(Front-end code edit data)
########

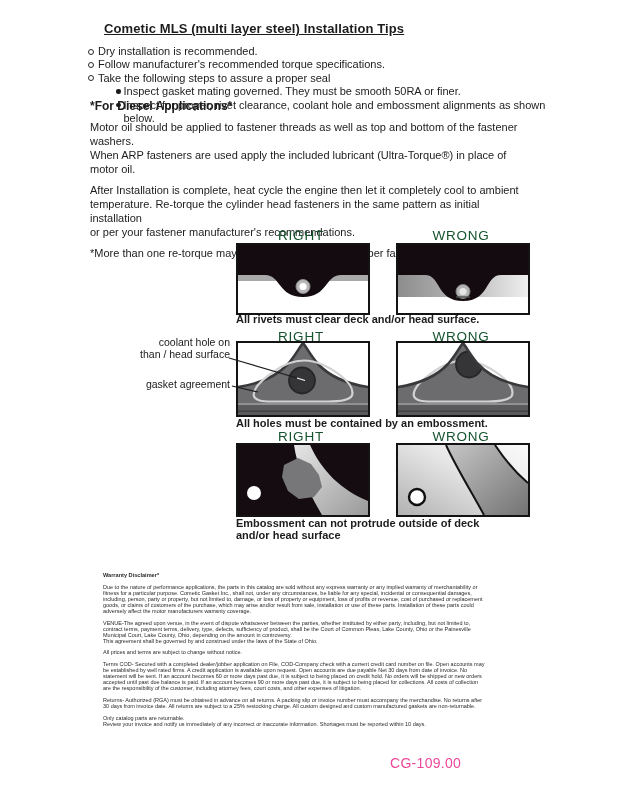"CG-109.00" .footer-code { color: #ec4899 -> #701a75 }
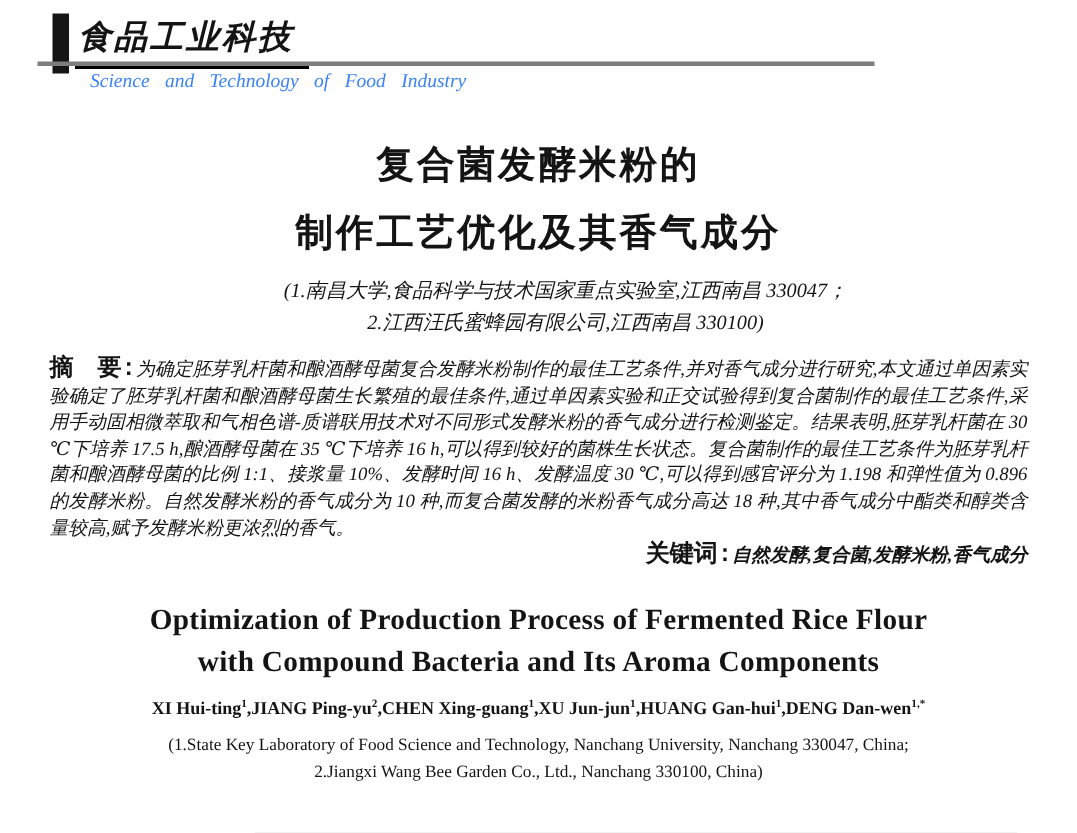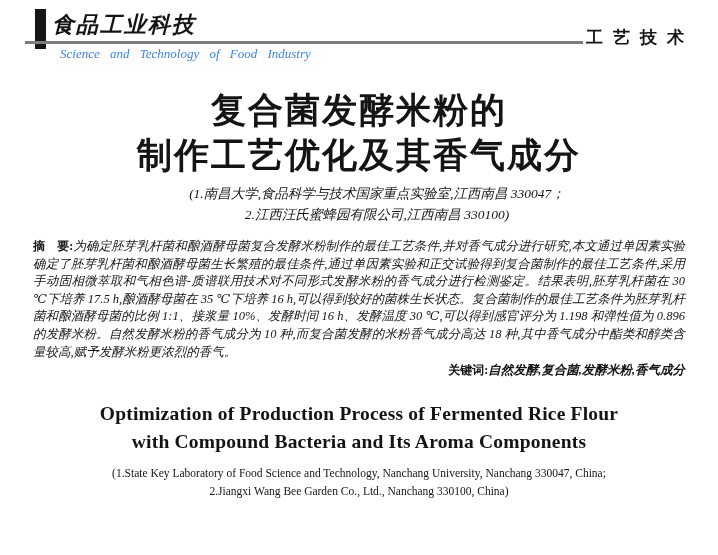"食品工业科技" .logo-cn { border-bottom: 2px solid #000000 -> 4px solid #000000 }
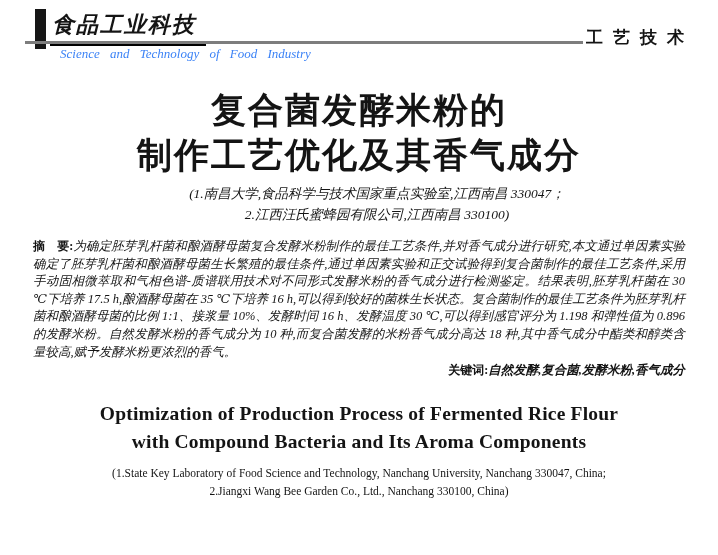"工艺技术" div.column-label { html: <div>工艺技术</div> -> none }
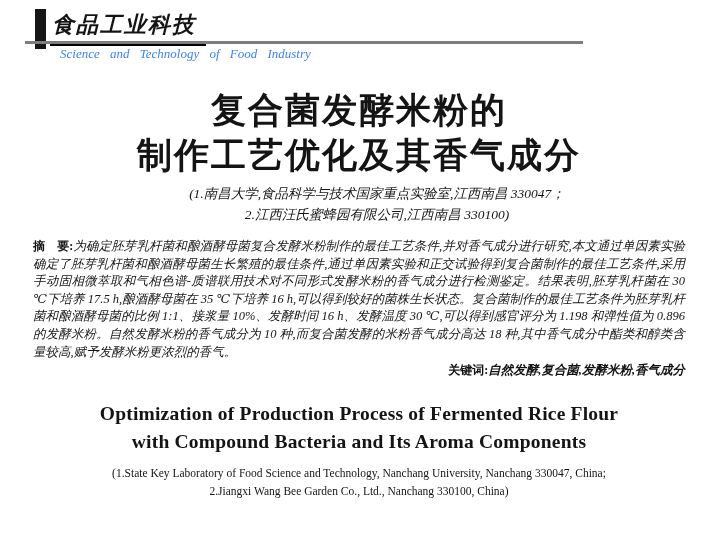"复合菌发酵米粉的" .title-cn { font-size: 35px -> 25px }
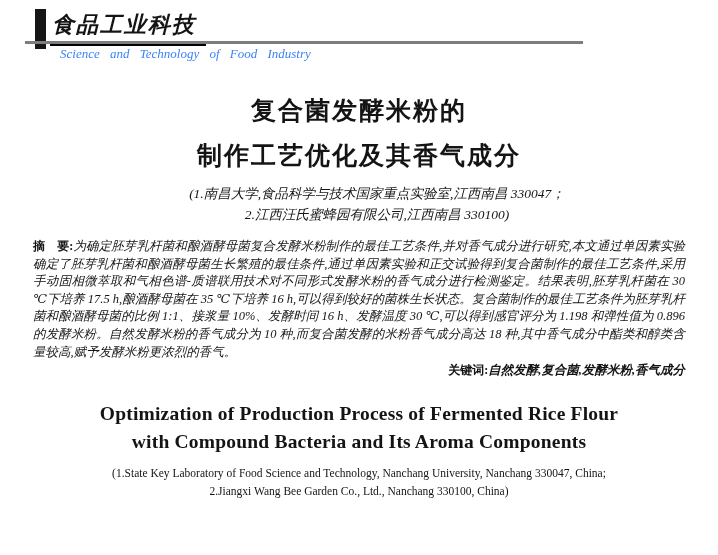"摘 要:" .abstract .label,.keywords .label { font-family: Liberation Serif, serif -> Liberation Mono, monospace; font-size: 12px -> 16px }
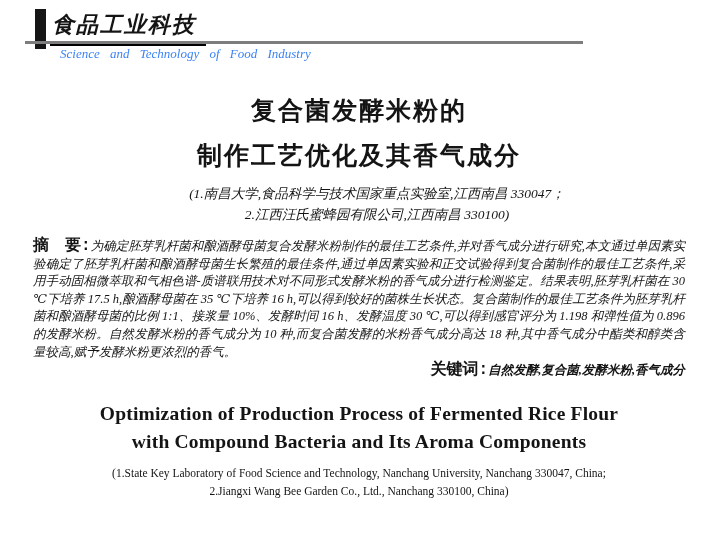"XI Hui-ting1,JIANG Ping-yu2,CHEN" div.authors-en { html: none -> <div>XI Hui-ting<sup>1</sup>,JIANG Ping-yu<sup>2</sup>,CHEN Xing-guang<sup>1</sup>,XU Jun-jun<sup>1</sup>,HUANG Gan-hui<sup>1</sup>,DENG Dan-wen<sup>1,*</sup></div> }
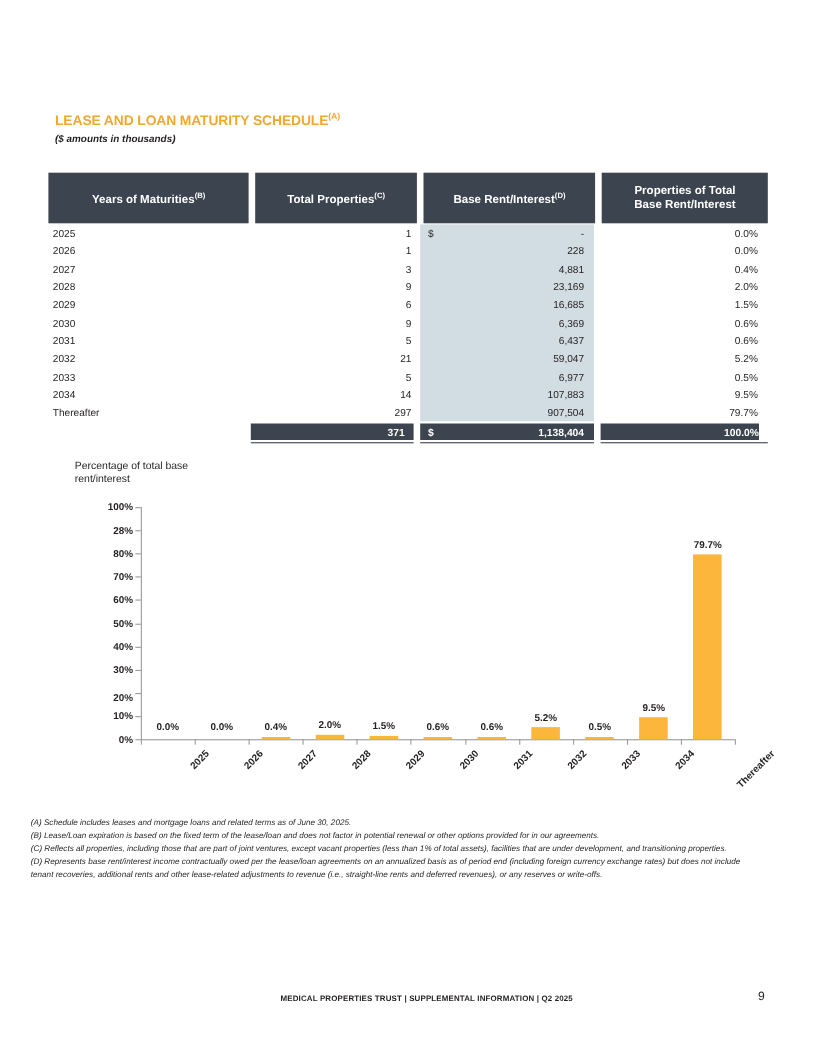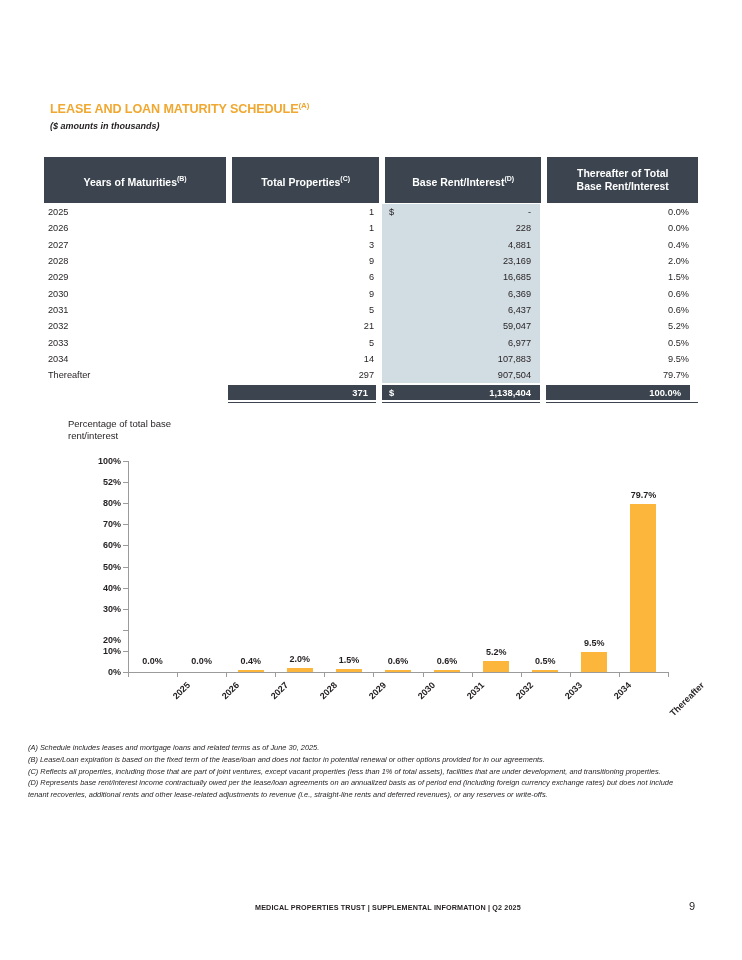"Thereafter of Total" span { text: Thereafter -> Properties }
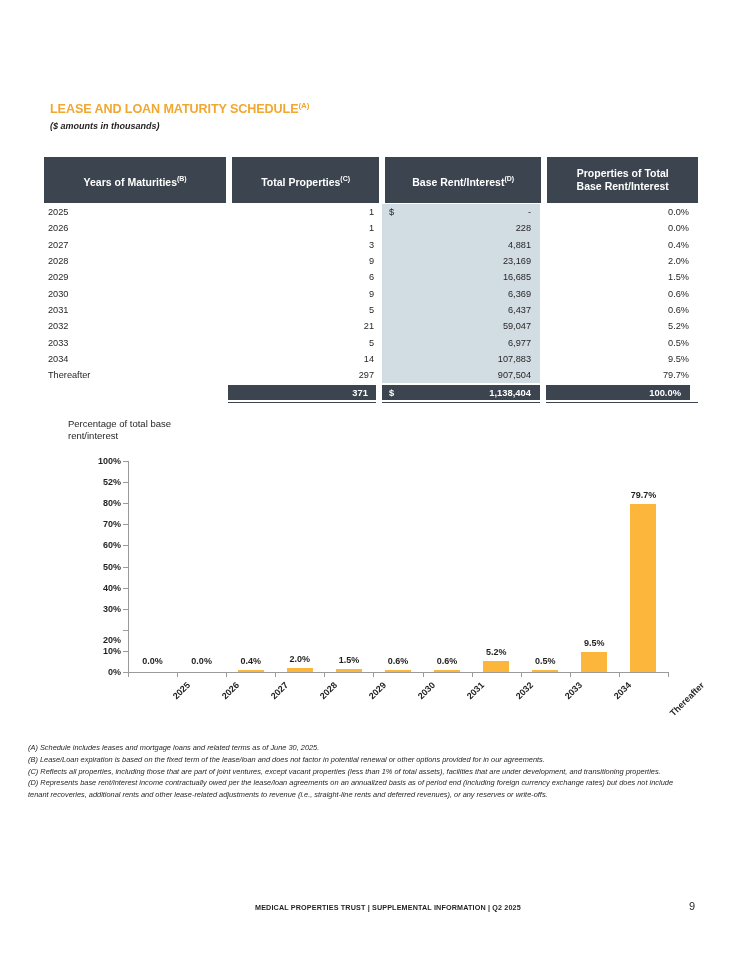"100.0%" .tot-d { padding-right: 9px -> none }
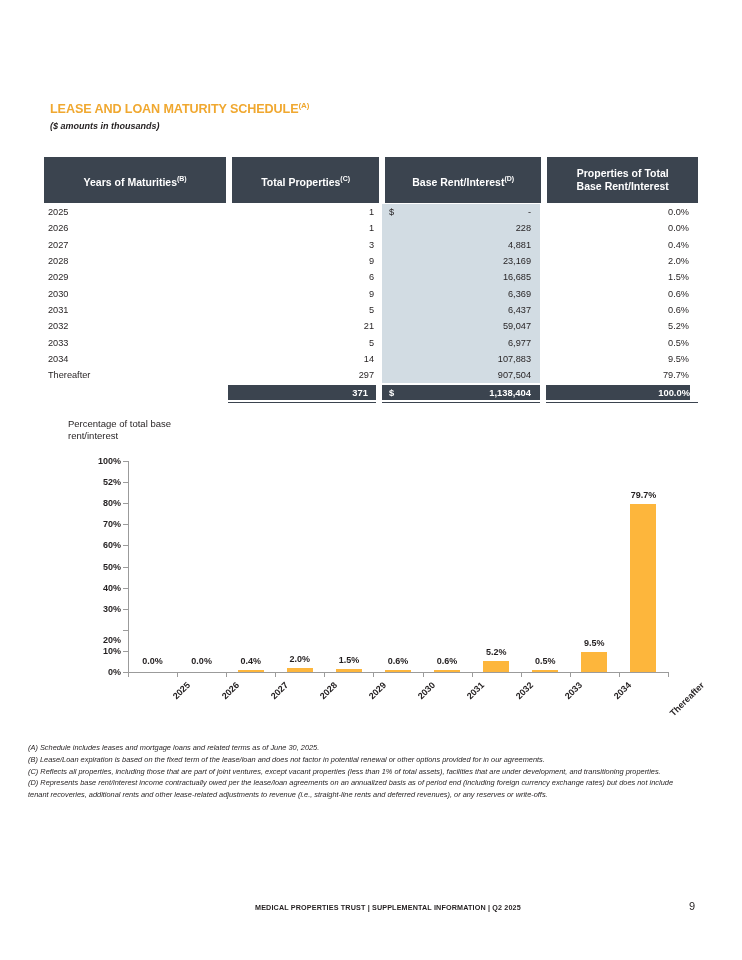"52%" div.ylabel { text: 52% -> 28% }
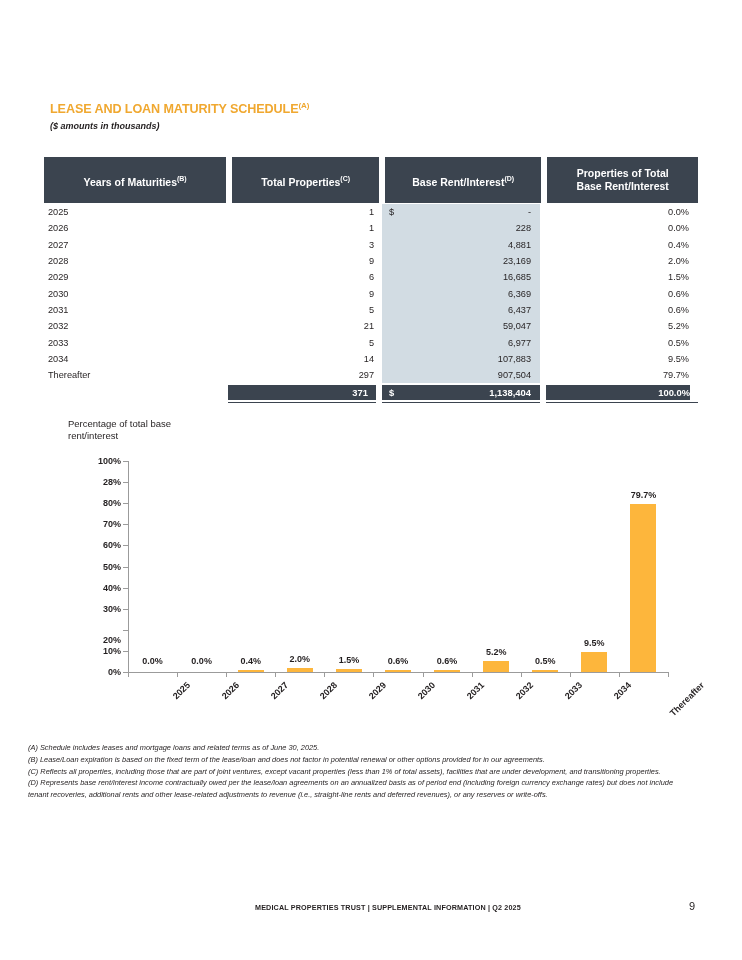"20%" div.ylabel { top: 179px -> 173px }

########

(REQUEST): Copy only the lines above from the one containing "border-bottom: 2px solid" through the one containing "Liberation Serif, serif", both included. Leave out the pictures.

(EXERCISE SOLUTION):
"食品工业科技" .logo-cn { border-bottom: 2px solid #000000 -> 4px solid #000000 }
"工艺技术" div.column-label { html: <div>工艺技术</div> -> none }
"复合菌发酵米粉的" .title-cn { font-size: 35px -> 25px }
"摘 要:" .abstract .label,.keywords .label { font-family: Liberation Serif, serif -> Liberation Mono, monospace; font-size: 12px -> 16px }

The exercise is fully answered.